EXERCISE AIM →
Exactly the lines from the top of the records below through the one containing "5-8% | Week 6 |" must be set down, with no line added or dropped.

** Opening RECORDS FOR THE TASK block **

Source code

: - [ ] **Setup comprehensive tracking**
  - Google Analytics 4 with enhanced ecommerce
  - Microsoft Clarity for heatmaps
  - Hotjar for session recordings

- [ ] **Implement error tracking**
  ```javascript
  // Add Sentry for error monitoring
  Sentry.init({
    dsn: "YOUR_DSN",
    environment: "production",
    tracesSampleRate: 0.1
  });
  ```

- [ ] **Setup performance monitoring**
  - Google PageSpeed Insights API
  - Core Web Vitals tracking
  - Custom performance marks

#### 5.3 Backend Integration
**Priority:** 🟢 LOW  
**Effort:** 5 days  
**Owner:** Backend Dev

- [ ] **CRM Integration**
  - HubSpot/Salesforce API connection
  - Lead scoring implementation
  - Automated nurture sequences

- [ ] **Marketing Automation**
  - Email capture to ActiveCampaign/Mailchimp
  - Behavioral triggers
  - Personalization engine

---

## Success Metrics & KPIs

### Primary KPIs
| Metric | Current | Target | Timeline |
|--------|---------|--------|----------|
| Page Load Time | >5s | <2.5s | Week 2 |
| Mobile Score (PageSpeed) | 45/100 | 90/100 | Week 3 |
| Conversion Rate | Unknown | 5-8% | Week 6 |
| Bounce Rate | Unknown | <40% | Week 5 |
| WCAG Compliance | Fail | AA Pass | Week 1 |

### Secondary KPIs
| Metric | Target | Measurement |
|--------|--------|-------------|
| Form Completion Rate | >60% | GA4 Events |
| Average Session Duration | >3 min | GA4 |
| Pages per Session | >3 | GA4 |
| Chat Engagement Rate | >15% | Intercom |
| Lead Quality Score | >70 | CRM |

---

** Closing RECORDS FOR THE TASK block **

RESPONSE TO THE TASK →
Source code

: - [ ] **Setup comprehensive tracking**
  - Google Analytics 4 with enhanced ecommerce
  - Microsoft Clarity for heatmaps
  - Hotjar for session recordings

- [ ] **Implement error tracking**
  ```javascript
  // Add Sentry for error monitoring
  Sentry.init({
    dsn: "YOUR_DSN",
    environment: "production",
    tracesSampleRate: 0.1
  });
  ```

- [ ] **Setup performance monitoring**
  - Google PageSpeed Insights API
  - Core Web Vitals tracking
  - Custom performance marks

#### 5.3 Backend Integration
**Priority:** 🟢 LOW  
**Effort:** 5 days  
**Owner:** Backend Dev

- [ ] **CRM Integration**
  - HubSpot/Salesforce API connection
  - Lead scoring implementation
  - Automated nurture sequences

- [ ] **Marketing Automation**
  - Email capture to ActiveCampaign/Mailchimp
  - Behavioral triggers
  - Personalization engine

---

## Success Metrics & KPIs

### Primary KPIs
| Metric | Current | Target | Timeline |
|--------|---------|--------|----------|
| Page Load Time | >5s | <2.5s | Week 2 |
| Mobile Score (PageSpeed) | 45/100 | 90/100 | Week 3 |
| Conversion Rate | Unknown | 5-8% | Week 6 |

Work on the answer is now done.